NORTH CENTRAL FLORIDA November Fishing Report

Winners of “King of the River” tournament. Bill Counts and

Terry Scroggins. Tournament Director, Steven Thames (r) helps by holding fish #5.

An angler looking to visit North Central Florida for bass fishing this month, can expect to find full, nice-looking lakes.  At this writing, the bass fishing has not fully come around, following our September visit from Hurricane Irma, but everyone agrees that the natural lakes—including Newnan’s, Lochloosa, Orange, and Santa Fe–are surely looking good.  I feel it’s a strong bet that we will be enjoying excellent bass action here, by the time our first cool snaps arrive. Until then, local bass fans don’t have to travel far to find great fishing.  Despite the recent flooding, the St. John’s River is putting out some top-notch bassing.  A just-completed event out of Palatka, called the ‘King of the River’ bass tournament, saw almost a third of the field, top the 20-pound mark, on five-bass limits.  The winners (and now, official Kings of the River), BASS Elite Pro Terry Scroggins and Bill Counts, took five 6-pounders to the weigh scales.  Their actual weight was 30.27 pounds.  Of course, it was already well-known that Scroggins and Counts are ‘king material’ as bass anglers.

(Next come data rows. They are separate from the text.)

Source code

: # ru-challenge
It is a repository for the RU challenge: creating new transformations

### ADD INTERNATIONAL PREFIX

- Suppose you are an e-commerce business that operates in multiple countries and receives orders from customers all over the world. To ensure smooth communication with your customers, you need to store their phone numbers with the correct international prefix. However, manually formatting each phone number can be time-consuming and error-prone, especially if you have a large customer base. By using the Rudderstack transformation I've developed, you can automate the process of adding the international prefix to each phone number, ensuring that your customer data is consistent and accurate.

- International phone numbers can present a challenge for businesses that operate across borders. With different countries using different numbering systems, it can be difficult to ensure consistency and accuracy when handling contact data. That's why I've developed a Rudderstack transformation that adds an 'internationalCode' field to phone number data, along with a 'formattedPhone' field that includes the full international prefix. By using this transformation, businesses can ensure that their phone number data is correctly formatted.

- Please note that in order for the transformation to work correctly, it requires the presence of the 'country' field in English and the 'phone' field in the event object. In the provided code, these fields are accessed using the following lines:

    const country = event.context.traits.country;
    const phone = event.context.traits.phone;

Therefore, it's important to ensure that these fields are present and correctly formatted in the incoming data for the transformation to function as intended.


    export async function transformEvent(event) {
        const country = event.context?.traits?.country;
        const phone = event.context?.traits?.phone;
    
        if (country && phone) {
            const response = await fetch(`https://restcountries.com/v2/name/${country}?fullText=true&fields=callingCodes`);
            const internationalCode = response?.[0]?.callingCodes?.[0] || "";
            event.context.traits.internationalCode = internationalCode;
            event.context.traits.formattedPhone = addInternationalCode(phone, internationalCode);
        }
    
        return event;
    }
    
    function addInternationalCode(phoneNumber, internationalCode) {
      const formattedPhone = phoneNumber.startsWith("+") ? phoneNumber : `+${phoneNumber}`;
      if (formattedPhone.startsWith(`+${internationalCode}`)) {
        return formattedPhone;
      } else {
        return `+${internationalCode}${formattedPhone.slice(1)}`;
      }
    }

A short drive south, takes the Gainesville angler to another red-hot bass producer.  Like in many post-storm Florida freshwaters, water in the Harris Chain of Lakes near Leesburg is moving through creeks, runouts, drains, and spillways, and this has drawn in tons of sizable, feeding bigmouths.  Our friends who have fished Griffin, Dora, Eustis, and Harris through late September and early October, have commonly reported catching thirty-plus, nice bass a day.  Back to our nearest lakes that are high and pretty, there are actually a lot of fish being pulled from them.  But the fast-biting fish here are speckled perch.  As boat ramps started re-opening a couple of weeks after Irma, it became quickly evident that all of the new water had not hurt the crappie bite.  Newnan’s and Lochloosa in particular, have put out excellent speck catches fairly steadily for fishers drifting, or slow-trolling crappie jigs out in water 8 to 10 feet deep.

Irma might have roughed us up a bit, but freshwater anglers will long benefit from the new water it left us.